[ad. L. actuāri-us an amanuensis, a keeper of accounts, f. actu-s act; see -ARY.]
1. A registrar or clerk, a notary; an officer appointed to write down the acts or proceedings of a court. Still used in the Convocation of the Province of Canterbury.
1553. Foxe, A. & M., in Cobbetts St. Trials, I. 628. Requiring also the copies, as well of the articles as of his protestation, of the Actuaries.
1658. Bramhall, Consecr. Bishops, iii. 30. The same publick Notary who was Principall Actuary both at Cardinall Poles Consecration and Arch-Bishop Parkers.
1667. Chamberlayne, St. Grt. Brit., I. II. viii. (1743), 73. To this Court [of Arches] belongeth an Actuary, a Register, and a Beadle. The office of the Actuary is to attend the court, set down the judges decrees.
1717. Blount, Law Dict., Actuary (actuarius) is the Scribe that registers the Acts and Constitutions of the Convocation.

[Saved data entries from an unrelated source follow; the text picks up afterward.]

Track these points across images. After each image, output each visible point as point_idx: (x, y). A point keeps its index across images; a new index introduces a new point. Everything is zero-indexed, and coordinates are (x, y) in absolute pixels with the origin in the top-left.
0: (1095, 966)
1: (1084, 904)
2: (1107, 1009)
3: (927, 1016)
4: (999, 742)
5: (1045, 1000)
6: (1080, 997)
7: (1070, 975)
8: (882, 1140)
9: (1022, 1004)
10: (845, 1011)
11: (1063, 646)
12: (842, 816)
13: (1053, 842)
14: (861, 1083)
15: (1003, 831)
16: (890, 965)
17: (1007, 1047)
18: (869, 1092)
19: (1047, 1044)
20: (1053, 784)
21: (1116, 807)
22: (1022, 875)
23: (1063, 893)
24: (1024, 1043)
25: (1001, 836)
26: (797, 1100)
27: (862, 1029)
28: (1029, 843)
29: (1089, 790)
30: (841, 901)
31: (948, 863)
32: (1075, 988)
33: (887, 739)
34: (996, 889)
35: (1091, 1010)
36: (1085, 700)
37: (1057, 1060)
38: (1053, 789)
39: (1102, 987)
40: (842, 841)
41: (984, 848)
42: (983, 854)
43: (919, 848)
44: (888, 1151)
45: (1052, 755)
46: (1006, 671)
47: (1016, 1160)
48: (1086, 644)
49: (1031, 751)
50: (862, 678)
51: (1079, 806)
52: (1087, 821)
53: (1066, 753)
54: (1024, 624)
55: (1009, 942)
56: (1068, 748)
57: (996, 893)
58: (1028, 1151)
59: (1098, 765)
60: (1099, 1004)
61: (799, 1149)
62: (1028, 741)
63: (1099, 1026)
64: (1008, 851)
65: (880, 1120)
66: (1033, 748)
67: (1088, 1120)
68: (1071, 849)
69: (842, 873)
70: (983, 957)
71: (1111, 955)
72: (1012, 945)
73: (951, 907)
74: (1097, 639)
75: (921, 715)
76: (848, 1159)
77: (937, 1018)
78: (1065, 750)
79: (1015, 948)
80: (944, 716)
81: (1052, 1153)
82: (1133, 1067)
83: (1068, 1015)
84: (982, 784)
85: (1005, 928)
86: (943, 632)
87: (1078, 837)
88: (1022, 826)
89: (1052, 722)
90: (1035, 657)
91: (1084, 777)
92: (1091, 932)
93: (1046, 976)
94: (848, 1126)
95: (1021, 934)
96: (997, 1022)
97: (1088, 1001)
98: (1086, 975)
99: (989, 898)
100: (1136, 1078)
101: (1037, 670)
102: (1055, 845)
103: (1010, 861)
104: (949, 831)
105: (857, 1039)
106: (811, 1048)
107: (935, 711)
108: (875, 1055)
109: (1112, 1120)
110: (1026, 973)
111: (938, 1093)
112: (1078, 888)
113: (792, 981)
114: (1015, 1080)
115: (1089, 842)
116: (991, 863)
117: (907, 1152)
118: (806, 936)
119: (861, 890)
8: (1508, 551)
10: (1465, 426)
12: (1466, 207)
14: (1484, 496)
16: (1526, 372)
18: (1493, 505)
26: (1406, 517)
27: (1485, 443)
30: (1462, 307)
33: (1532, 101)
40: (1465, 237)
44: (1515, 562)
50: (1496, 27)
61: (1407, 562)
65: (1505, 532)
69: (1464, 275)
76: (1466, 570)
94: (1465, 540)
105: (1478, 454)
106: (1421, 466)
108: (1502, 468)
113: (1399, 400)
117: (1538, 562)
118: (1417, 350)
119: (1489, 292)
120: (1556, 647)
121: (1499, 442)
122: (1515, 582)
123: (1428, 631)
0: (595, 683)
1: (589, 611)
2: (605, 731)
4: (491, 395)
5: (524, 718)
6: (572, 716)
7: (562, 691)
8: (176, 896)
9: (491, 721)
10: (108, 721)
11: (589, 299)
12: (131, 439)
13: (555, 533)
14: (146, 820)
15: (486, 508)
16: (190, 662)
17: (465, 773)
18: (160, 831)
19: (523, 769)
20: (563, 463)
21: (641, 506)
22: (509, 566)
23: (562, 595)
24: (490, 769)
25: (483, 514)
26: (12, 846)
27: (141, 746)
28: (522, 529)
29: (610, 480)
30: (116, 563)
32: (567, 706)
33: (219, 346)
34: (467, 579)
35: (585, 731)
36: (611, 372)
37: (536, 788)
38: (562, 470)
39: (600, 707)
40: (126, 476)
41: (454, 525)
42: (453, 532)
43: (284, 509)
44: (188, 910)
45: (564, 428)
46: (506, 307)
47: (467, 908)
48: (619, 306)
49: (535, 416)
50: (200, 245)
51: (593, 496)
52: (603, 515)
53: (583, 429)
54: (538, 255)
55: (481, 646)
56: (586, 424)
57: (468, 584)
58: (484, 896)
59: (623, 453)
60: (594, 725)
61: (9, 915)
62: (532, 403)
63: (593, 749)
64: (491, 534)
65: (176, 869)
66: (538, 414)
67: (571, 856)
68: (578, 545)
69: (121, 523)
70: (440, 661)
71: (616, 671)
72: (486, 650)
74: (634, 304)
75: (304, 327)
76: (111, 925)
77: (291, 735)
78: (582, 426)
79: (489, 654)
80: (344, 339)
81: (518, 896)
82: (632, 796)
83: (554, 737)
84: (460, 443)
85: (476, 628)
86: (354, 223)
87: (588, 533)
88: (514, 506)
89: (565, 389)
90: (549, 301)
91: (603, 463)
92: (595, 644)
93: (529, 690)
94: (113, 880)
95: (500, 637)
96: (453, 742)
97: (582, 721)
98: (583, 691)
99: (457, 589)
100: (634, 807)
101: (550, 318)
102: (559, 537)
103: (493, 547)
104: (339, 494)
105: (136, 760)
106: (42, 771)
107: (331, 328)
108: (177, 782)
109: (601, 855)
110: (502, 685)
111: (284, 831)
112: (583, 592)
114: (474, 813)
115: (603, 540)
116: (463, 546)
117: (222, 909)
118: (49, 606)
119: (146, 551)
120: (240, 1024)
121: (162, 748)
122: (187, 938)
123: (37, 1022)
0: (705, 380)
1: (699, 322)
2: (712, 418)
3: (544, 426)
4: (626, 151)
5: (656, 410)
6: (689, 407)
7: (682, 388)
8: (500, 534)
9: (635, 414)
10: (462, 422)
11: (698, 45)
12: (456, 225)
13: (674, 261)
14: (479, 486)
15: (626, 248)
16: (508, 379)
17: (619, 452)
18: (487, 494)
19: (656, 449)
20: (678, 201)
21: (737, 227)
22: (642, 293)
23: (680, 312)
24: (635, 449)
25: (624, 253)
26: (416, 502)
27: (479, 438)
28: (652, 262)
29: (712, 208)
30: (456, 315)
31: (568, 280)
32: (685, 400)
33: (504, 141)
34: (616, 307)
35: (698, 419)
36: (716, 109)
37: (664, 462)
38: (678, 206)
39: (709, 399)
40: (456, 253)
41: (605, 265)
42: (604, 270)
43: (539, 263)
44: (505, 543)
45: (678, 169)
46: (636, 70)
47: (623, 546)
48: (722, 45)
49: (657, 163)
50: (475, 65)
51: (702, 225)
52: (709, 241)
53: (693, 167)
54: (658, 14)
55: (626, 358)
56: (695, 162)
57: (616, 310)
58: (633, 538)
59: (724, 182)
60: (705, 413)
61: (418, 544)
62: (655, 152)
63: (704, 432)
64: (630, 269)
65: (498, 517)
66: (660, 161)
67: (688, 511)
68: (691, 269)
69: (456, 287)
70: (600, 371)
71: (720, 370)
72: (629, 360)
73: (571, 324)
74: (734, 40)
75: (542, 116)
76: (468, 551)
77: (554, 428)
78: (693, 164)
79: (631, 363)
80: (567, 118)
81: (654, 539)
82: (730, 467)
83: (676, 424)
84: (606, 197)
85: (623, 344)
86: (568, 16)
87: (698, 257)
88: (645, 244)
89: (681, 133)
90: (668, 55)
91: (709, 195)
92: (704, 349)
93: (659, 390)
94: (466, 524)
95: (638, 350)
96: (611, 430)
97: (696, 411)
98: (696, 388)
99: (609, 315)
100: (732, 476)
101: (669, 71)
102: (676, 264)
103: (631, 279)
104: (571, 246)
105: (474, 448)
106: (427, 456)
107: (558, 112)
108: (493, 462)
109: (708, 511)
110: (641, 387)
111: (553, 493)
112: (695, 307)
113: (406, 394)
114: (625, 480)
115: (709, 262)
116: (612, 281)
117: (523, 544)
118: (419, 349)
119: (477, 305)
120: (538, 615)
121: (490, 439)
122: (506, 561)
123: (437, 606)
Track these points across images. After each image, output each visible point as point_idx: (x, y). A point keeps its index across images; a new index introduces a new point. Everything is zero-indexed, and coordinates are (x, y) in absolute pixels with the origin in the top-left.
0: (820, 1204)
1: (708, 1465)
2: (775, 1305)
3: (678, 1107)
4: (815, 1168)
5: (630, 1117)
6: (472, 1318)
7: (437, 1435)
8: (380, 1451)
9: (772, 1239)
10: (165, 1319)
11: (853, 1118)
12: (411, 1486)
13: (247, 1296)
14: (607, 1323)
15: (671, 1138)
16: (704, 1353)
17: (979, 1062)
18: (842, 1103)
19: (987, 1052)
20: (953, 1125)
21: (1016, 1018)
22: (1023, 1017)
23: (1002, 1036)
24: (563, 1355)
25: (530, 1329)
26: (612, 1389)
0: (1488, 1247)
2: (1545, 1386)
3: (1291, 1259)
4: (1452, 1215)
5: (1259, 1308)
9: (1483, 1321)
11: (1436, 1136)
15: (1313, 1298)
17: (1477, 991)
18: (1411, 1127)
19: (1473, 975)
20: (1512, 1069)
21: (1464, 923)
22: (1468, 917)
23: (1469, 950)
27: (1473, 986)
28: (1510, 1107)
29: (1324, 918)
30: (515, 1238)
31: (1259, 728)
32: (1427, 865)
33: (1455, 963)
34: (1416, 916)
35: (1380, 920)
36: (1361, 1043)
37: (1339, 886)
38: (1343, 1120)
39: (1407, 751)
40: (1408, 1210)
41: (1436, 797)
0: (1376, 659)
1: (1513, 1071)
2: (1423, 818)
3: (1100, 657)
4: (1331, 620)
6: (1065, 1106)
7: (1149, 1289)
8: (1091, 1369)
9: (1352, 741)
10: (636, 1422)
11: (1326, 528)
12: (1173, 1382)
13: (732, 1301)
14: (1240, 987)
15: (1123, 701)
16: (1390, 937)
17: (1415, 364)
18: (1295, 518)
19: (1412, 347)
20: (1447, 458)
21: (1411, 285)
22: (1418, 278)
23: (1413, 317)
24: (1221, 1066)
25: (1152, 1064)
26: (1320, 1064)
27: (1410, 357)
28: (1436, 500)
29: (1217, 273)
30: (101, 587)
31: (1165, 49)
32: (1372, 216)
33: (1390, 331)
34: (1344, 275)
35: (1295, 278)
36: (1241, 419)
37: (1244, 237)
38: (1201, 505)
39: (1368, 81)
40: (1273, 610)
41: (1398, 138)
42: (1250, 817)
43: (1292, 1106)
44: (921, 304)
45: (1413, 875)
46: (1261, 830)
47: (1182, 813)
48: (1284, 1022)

1879. Whitakers Alman., 155. Conv. of Prov. of Cant. (Officers) Vicar-General, Registrar, Actuary.
† 2. The managing secretary or accountant of a public company. Obs.
1804. W. Taylor, in Ann. Rev., II. 238. The managers and actuaries of our public companies.
3. An official in an insurance office, whose duty it is to compile statistical tables of mortality, and estimate therefrom the necessary rates of premium, etc.; or one whose profession it is to solve for Insurance Companies or the public, all monetary questions that involve a consideration of the separate or combined effect of Interest and Probability, in connection with the duration of human life, the average proportion of losses due to fire or other accidents, etc.
1849. Macaulay, Hist. Eng., I. 283. An actuary of eminent skill, subjected the ancient parochial registers of baptisms, marriages, and burials, to all the tests which the modern improvements in statistical science enabled him to apply.
1859. Q. Rev., No. 211, 75. Many actuaries acknowledge the soundness of that basis for life assurance and annuity calculations.